Re: Delivery-Service Configuration Versioning

2017-05-03 Thread Durfey, Ryan
I am +1 on all these concepts.  This matches all of our anticipated 
requirements for deployment of service configs, near instant changes, logging, 
reporting, rollback and testing.  I think the canary testing options need to be 
fleshed out a bit more.  There are a lot of different options suggested below 
and I think each has pros/cons but the core DSCV idea gives us a lot of 
advantages.

Ryan DurfeyM | 303-524-5099


On 5/1/17, 11:12 AM, "Nir Sopher" <n...@qwilt.com> wrote:

Dear all,

Planning the efforts toward "self-service", we are considering
"delivery-service configuration versioning" (DSCV) as one of our next
steps.
In a very high level, by DSCV we refer to the ability to hold multiple
configuration versions/revisions per delivery-service, and actively choose
which version should be deployed.

A significant portion of the value we would like to bring when working
toward "self-service" can be achieved using the initial step of
configuration versioning:

   1. As the amount of delivery-services handled by TC is increasing,
   denying the "non dev-ops" user from changing delivery-services
   configuration by himself, and require a "dev-ops" user to actually make 
the
   changes in the DB, put an increasing load on the operations team.
   Via DSCV the operator may allow the users to really push configurations
   into the DB, as it separates the provisioning phase from the deployment.
   Once commited, the CDN's "dev-ops" user is able to examine the changes
   and choose which version should be deployed, subject to the operator's
   acceptance policy.
   2. DSCV brings improved auditing and troubleshooting capabilities, which
   is important for supporting TC deployment growth, as well as allow users 
to
   be more independent.
   It allows to investigate issues using versions associated log records,
   as well as the data in the DB itself: Examining the delivery-service
   versions, their meta data (e.g. "deployed dates") as well as use tools 
for
   versions comparisons.
   3. DSCV allows a simple delivery service configuration rollback, which
   provides a quick remedy for configuration errors issues.

Moreover, we suggest to allow the deployment of multiple versions of the
same delivery service simultaneously, on the same caches. Doing so, and
allowing the operator to orchestrate the usage of the different
versions (for example, via "steering"), the below become available:

   1. Manual testing of a new delivery-service configuration, via dedicated
   URL or using request headers.
   2. Staging / Canary testing of new versions, applying them only for a
   specific content path, or filtering base on source IP.
   3. Gradual transition between the different configuration versions.
   4. Configuration versions A/B testing (assuming the reporting/stats also
   becomes "version aware").
   5. Immediate (no CRON wait, cr-config change only) delivery-service
   version"switch", and specifically immediate rollback capabilities.

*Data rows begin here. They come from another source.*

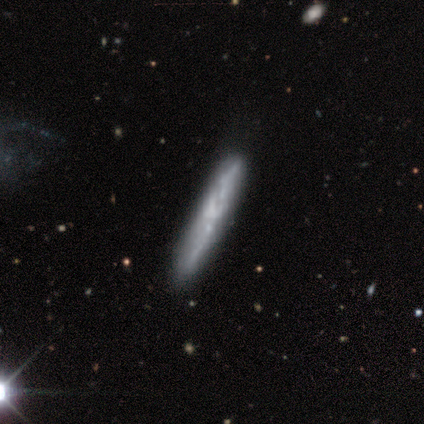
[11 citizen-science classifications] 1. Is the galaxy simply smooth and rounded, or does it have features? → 55% smooth, 45% featured or disk, 0% star or artifact.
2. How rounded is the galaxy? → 100% cigar-shaped, 0% round, 0% in between.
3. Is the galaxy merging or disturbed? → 55% none, 36% minor disturbance, 9% major disturbance, 0% merger.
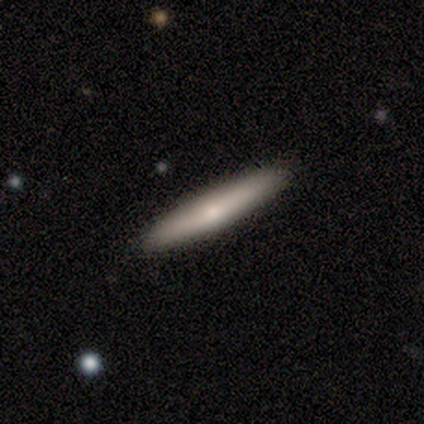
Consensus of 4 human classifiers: This appears to be a smooth galaxy with no disk features (75%) that is cigar-shaped (100%). Merging: none (50%).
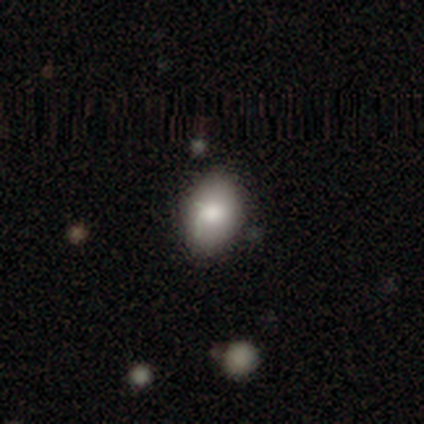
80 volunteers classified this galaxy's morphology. Smooth or featured: smooth — 82% (featured or disk — 10%)
How rounded: in between — 79% (round — 21%)
Merging: none — 32% (minor disturbance — 16%)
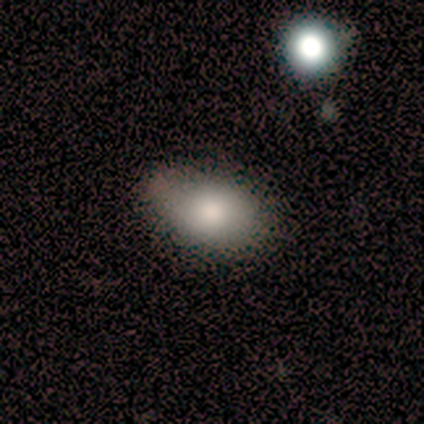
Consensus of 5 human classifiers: A smooth galaxy with no disk features (100%) that is in between round and cigar-shaped (60%). Merging: none (80%).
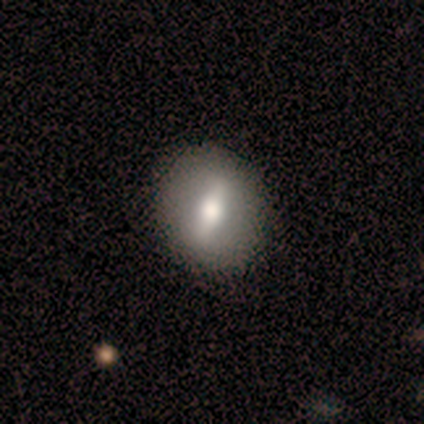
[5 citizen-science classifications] Smooth or featured? smooth (40%, tied with featured or disk)
How rounded? in between (100%)
Merging? none (100%)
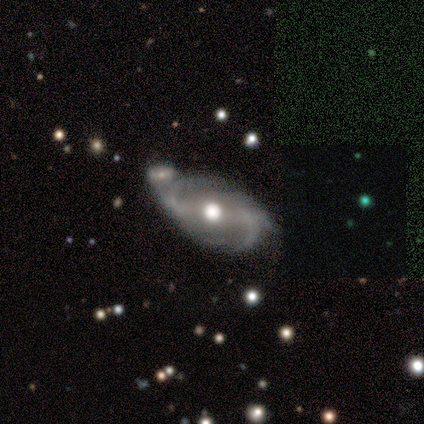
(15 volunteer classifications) Volunteers were most divided on "bar": weak: 46%, no: 38%, strong: 15%. Remaining: edge-on disk — no (100%); spiral arms — yes (92%); smooth or featured — featured or disk (87%); bulge size — moderate (85%); spiral arm count — 2 (75%); spiral winding — medium (67%); merging — none (43%).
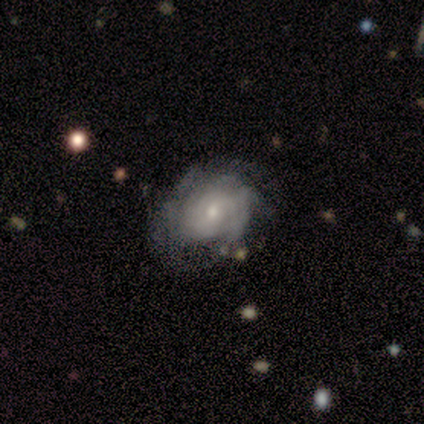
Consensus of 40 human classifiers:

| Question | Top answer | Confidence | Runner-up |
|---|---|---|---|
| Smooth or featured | featured or disk | 68% | smooth (28%) |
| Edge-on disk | no | 100% | — |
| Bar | no | 63% | weak (37%) |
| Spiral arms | yes | 85% | no (15%) |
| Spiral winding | tight | 61% | medium (30%) |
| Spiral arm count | can't tell | 74% | 3 (13%) |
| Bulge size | small | 56% | moderate (41%) |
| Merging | none | 50% | minor disturbance (26%) |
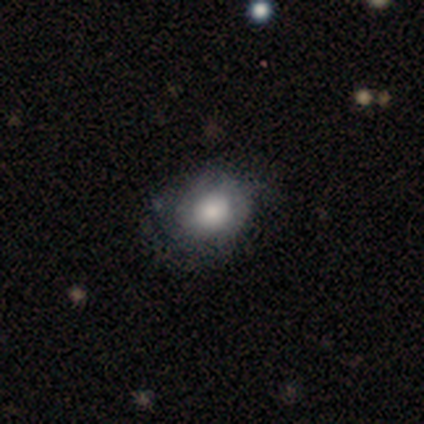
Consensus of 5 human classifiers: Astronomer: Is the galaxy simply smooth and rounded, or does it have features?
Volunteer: smooth — 60% (runner-up: featured or disk, 40%).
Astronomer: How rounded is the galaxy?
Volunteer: round — 67%.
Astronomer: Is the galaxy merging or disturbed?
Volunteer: none — 40%, tied with minor disturbance at 40%.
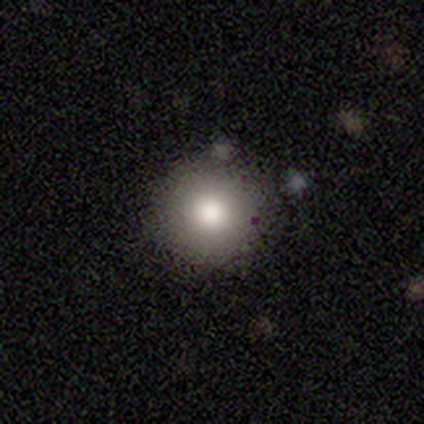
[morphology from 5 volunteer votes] smooth 100%, featured or disk 0%, star or artifact 0%. Down the decision tree: how rounded — round (100%); merging — none (80%).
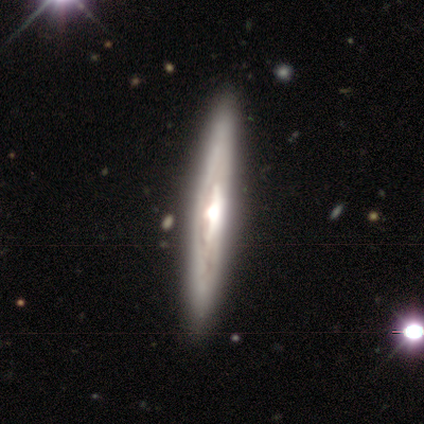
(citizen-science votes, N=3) This is likely a featured or disk galaxy (67%). It is clearly viewed edge-on (100%). Edge-on bulge: clearly rounded (100%). Merging: clearly none (100%).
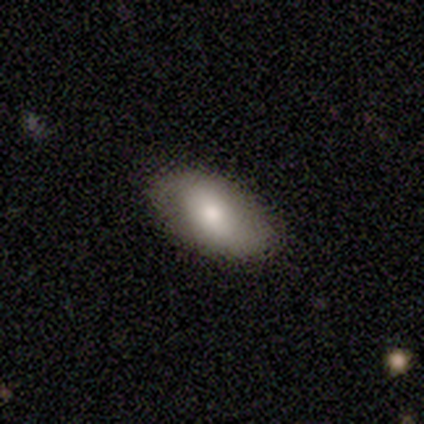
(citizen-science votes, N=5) This appears to be a smooth galaxy with no disk features (80%) that is in between round and cigar-shaped (100%). Merging: none (100%).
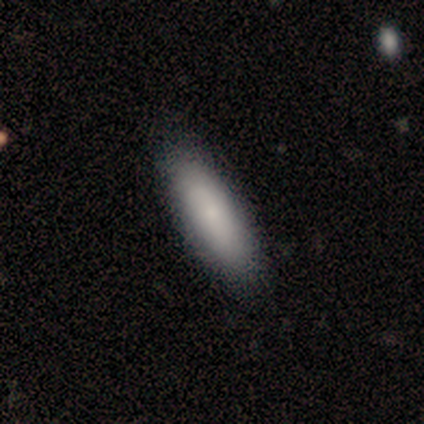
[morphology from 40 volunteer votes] smooth 78%, featured or disk 20%, star or artifact 2%. Down the decision tree: how rounded — in between (68%); merging — none (69%).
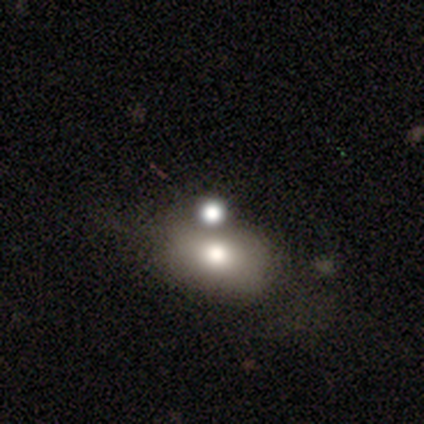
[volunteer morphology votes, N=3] Smooth or featured? smooth (100%)
How rounded? in between (100%)
Merging? none (33%, tied with minor disturbance and merger)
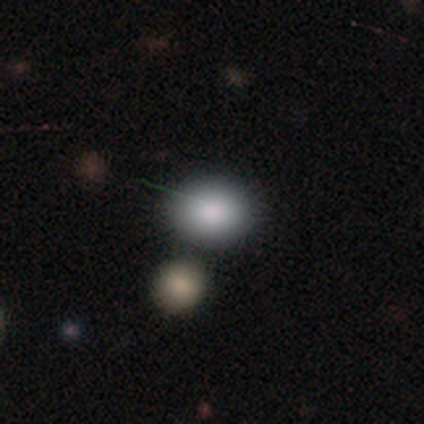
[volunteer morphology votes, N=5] smooth-or-featured: smooth: 100% | featured or disk: 0% | star or artifact: 0%
  how-rounded: round: 40% (tied) | in between: 40% (tied) | cigar-shaped: 20%
  merging: none: 80% | major disturbance: 20% | minor disturbance: 0% | merger: 0%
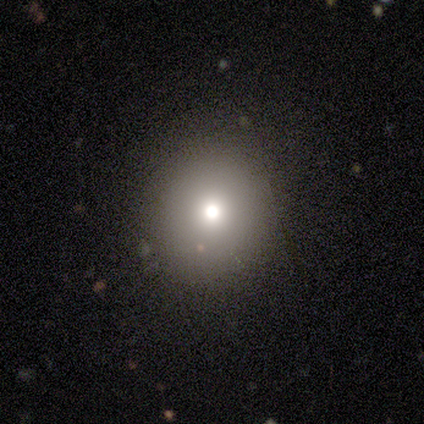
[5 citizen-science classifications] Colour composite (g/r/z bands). It shows a smooth galaxy with no disk features (40%, tied with featured or disk) that is round (100%). Merging: none (75%).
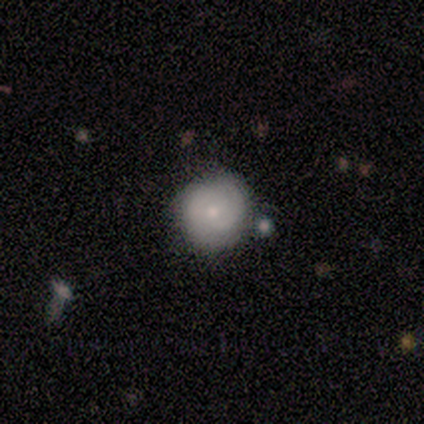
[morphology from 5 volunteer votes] Volunteers were most divided on "smooth or featured": smooth: 80%, featured or disk: 20%, star or artifact: 0%. More confident: how rounded — round (100%); merging — none (100%).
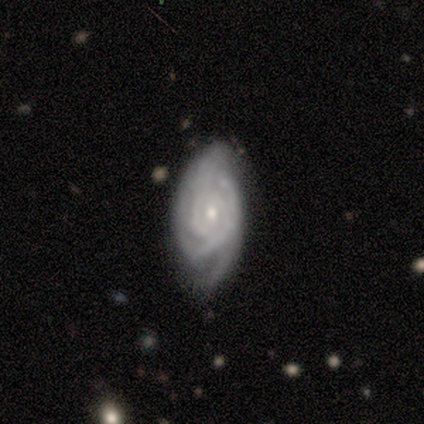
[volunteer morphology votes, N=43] A featured or disk galaxy (91%) with no bar (82%), 2 (44%) tight (83%) spiral arms (92%) and a moderate central bulge (51%).

Vote fractions:
- Smooth or featured? featured or disk: 91% / star or artifact: 7% / smooth: 2%
- Edge-on disk? no: 100% / yes: 0%
- Bar? no: 82% / weak: 18% / strong: 0%
- Spiral arms? yes: 92% / no: 8%
- Spiral winding? tight: 83% / medium: 14% / loose: 3%
- Spiral arm count? 2: 44% / can't tell: 28% / 3: 19% / 4: 6% / more than 4: 3% / 1: 0%
- Bulge size? moderate: 51% / small: 46% / none: 3% / dominant: 0% / large: 0%
- Merging? none: 60% / minor disturbance: 25% / major disturbance: 12% / merger: 2%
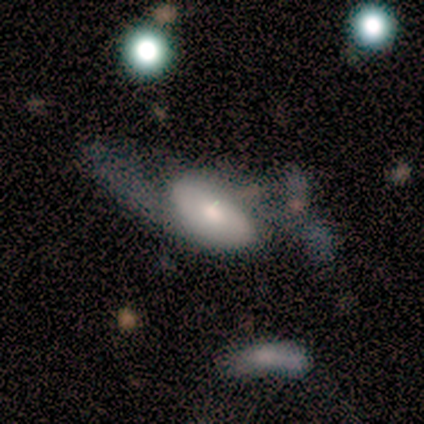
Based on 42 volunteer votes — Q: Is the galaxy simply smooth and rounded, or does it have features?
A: featured or disk — 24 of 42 (57%).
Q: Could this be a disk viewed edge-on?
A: no — 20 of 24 (83%).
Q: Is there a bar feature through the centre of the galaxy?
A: no — 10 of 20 (50%).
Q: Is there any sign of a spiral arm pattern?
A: yes — 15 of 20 (75%).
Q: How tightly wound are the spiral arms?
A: loose — 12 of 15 (80%).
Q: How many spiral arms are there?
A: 2 — 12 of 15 (80%).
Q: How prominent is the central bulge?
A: moderate — 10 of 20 (50%).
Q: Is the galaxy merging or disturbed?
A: major disturbance — 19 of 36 (53%).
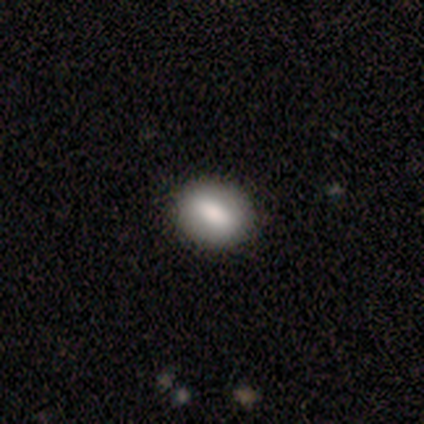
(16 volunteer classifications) smooth-or-featured: smooth: 75% | featured or disk: 19% | star or artifact: 6%
  how-rounded: round: 50% | in between: 42% | cigar-shaped: 8%
  merging: none: 100% | minor disturbance: 0% | major disturbance: 0% | merger: 0%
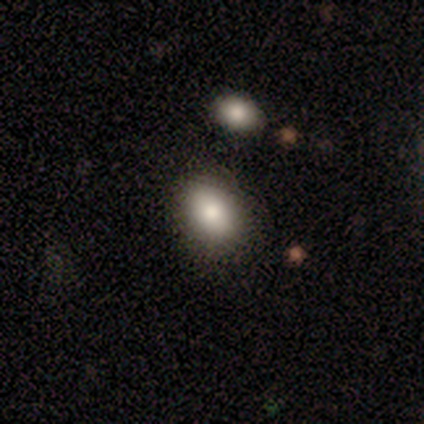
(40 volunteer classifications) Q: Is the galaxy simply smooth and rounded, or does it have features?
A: smooth — 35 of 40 (88%).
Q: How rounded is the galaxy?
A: in between — 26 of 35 (74%).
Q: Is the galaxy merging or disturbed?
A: none — 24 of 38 (63%).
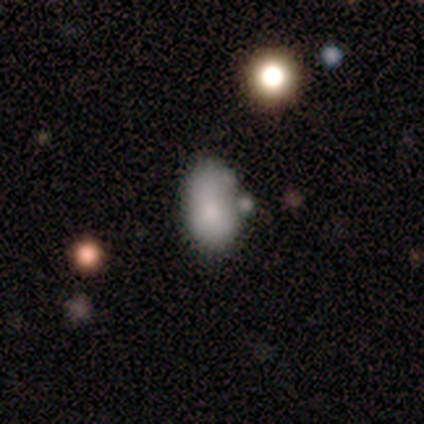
A smooth galaxy with no disk features (100%) that is in between round and cigar-shaped (100%). Merging: none (40%, tied with merger).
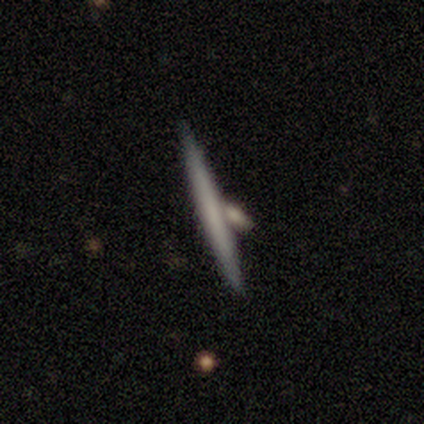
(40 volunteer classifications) Overall: smooth (52%; featured or disk 42%). How rounded: cigar-shaped (100%). Merging: none (53%; merger 26%).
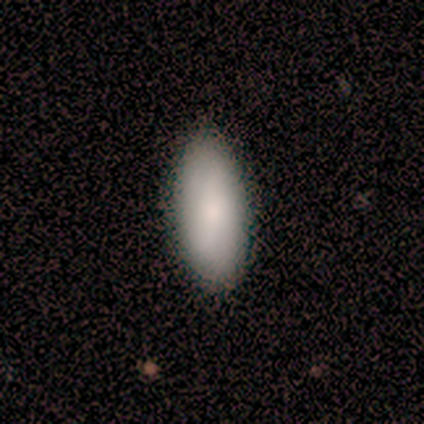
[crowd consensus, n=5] This appears to be a smooth galaxy with no disk features (100%) that is in between round and cigar-shaped (60%). Merging: none (100%).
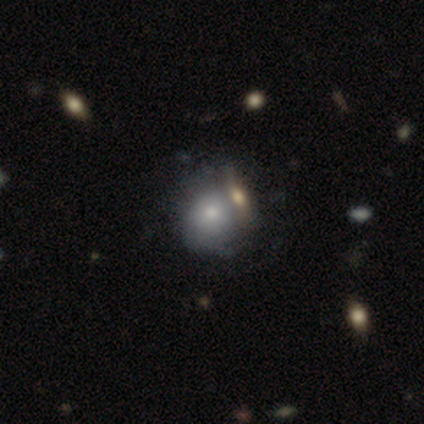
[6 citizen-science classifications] This appears to be a smooth galaxy with no disk features (50%, tied with featured or disk) that is round (100%). Merging: major disturbance (50%).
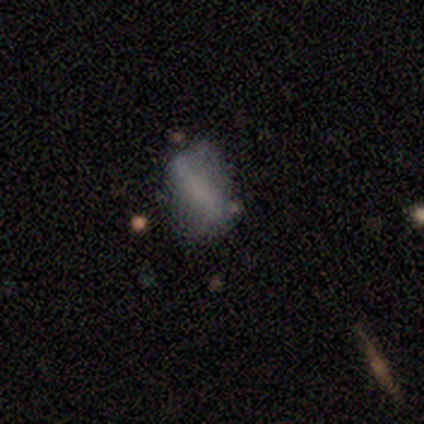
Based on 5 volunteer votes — Morphology: type=smooth (40%, tied with featured or disk); roundness=in between (50%, tied with cigar-shaped); merging=none (50%).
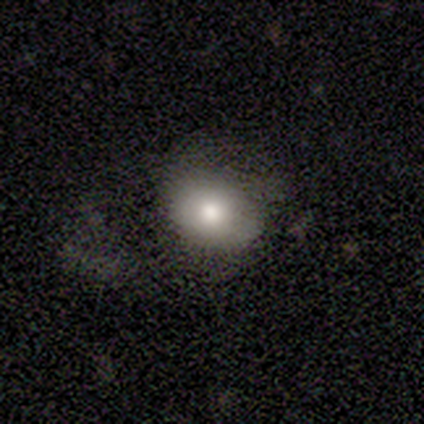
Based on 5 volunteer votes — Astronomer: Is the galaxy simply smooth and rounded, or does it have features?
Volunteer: smooth — 80%.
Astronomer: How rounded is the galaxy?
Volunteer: round — 50%, tied with in between at 50%.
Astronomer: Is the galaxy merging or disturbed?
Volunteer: none — 100%.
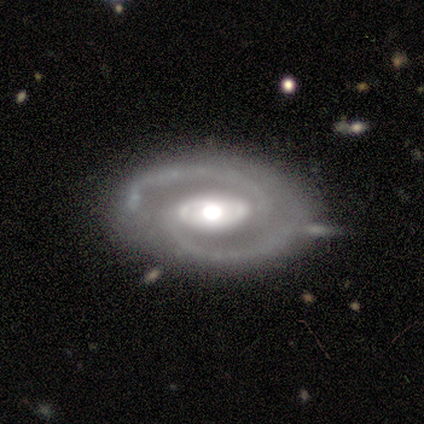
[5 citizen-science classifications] smooth-or-featured: featured or disk: 60% | smooth: 40% | star or artifact: 0%
  disk-edge-on: no: 100% | yes: 0%
    bar: strong: 67% | weak: 33% | no: 0%
    has-spiral-arms: yes: 100% | no: 0%
      spiral-winding: medium: 67% | loose: 33% | tight: 0%
      spiral-arm-count: 2: 100% | 1: 0% | 3: 0% | 4: 0% | more than 4: 0% | can't tell: 0%
    bulge-size: moderate: 67% | large: 33% | dominant: 0% | small: 0% | none: 0%
  merging: minor disturbance: 60% | none: 40% | major disturbance: 0% | merger: 0%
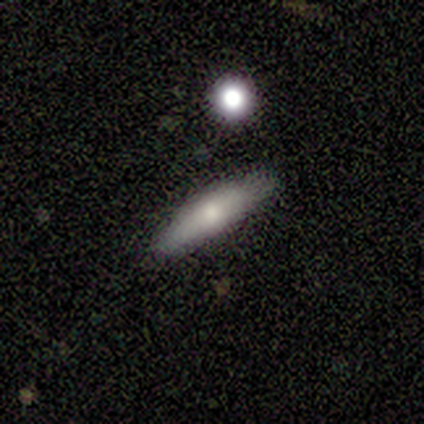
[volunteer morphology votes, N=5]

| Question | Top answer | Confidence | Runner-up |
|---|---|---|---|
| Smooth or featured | smooth | 60% | featured or disk (20%) |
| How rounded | cigar-shaped | 100% | — |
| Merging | none | 50% | tied: minor disturbance (50%) |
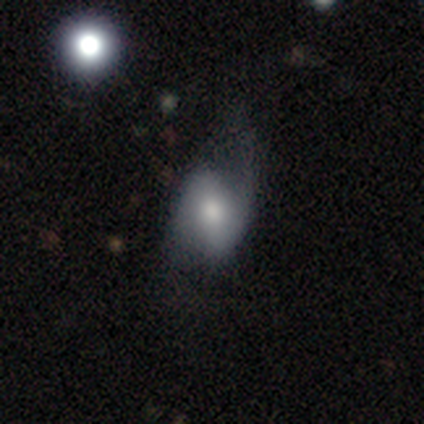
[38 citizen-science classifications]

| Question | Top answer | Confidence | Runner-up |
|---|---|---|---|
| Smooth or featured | featured or disk | 55% | smooth (39%) |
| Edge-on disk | no | 90% | yes (10%) |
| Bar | weak | 47% | no (32%) |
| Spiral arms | yes | 79% | no (21%) |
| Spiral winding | loose | 73% | tight (13%) |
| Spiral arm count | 2 | 87% | 1 (13%) |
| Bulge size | moderate | 63% | small (21%) |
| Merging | none | 50% | minor disturbance (28%) |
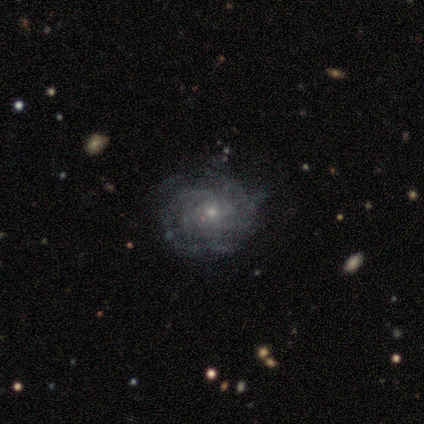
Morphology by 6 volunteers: Overall: featured or disk (100%). Edge-on disk: no (100%). Bar: no (67%; weak 33%). Spiral arms: yes (100%). Spiral arm count: can't tell (83%). Spiral winding: tight (50%; medium 33%). Bulge size: small (67%; moderate 33%). Merging: none (83%).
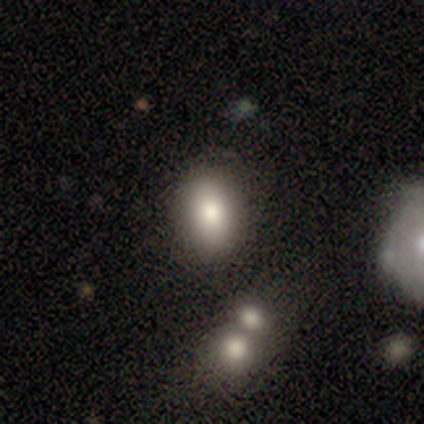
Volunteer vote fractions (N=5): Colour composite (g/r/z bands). It shows a smooth galaxy with no disk features (60%) that is in between round and cigar-shaped (67%). Merging: none (67%).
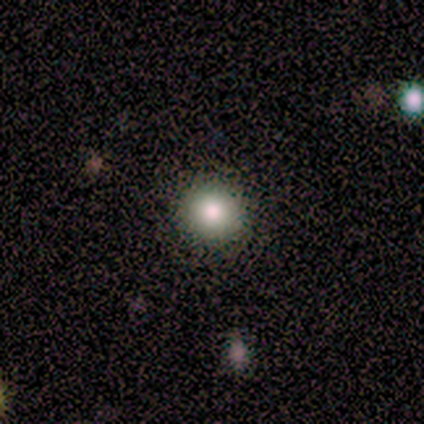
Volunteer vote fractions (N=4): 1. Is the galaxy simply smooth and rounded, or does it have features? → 100% smooth, 0% featured or disk, 0% star or artifact.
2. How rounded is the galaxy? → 100% round, 0% in between, 0% cigar-shaped.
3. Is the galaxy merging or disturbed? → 100% none, 0% minor disturbance, 0% major disturbance, 0% merger.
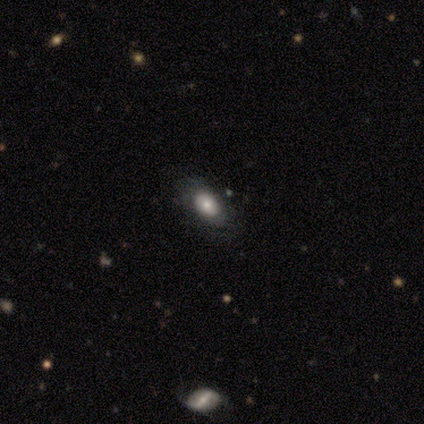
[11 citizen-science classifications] Smooth or featured: smooth — 73% (featured or disk — 18%)
How rounded: in between — 88% (round — 12%)
Merging: none — 70% (major disturbance — 20%)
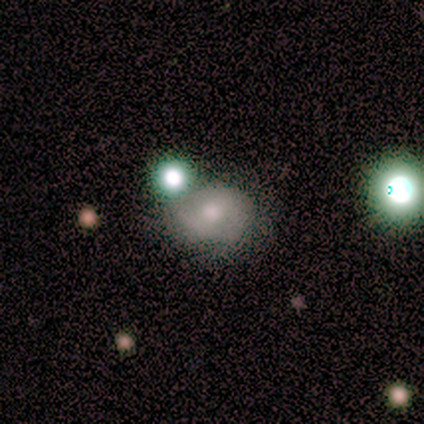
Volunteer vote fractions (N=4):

Note that, engineering wise, one may consider DSCV as a building block for
other "self-service" steps. It allows the system to identify what
configuration is deployed on which server, as well as allows the servers to
identify configuration changes with DS granularity. Therefore, it can help
to decouple the individual delivery services deployment as well as reduce
the load derived from the caches update process.
We would greatly appreciate community input on the subject.

Many thanks,
Nir




Delivery-Service Configuration Versioning

2017-05-01 Thread Nir Sopher
Dear all,

Planning the efforts toward "self-service", we are considering
"delivery-service configuration versioning" (DSCV) as one of our next
steps.
In a very high level, by DSCV we refer to the ability to hold multiple
configuration versions/revisions per delivery-service, and actively choose
which version should be deployed.

A significant portion of the value we would like to bring when working
toward "self-service" can be achieved using the initial step of
configuration versioning:

   1. As the amount of delivery-services handled by TC is increasing,
   denying the "non dev-ops" user from changing delivery-services
   configuration by himself, and require a "dev-ops" user to actually make the
   changes in the DB, put an increasing load on the operations team.
   Via DSCV the operator may allow the users to really push configurations
   into the DB, as it separates the provisioning phase from the deployment.
   Once commited, the CDN's "dev-ops" user is able to examine the changes
   and choose which version should be deployed, subject to the operator's
   acceptance policy.
   2. DSCV brings improved auditing and troubleshooting capabilities, which
   is important for supporting TC deployment growth, as well as allow users to
   be more independent.
   It allows to investigate issues using versions associated log records,
   as well as the data in the DB itself: Examining the delivery-service
   versions, their meta data (e.g. "deployed dates") as well as use tools for
   versions comparisons.
   3. DSCV allows a simple delivery service configuration rollback, which
   provides a quick remedy for configuration errors issues.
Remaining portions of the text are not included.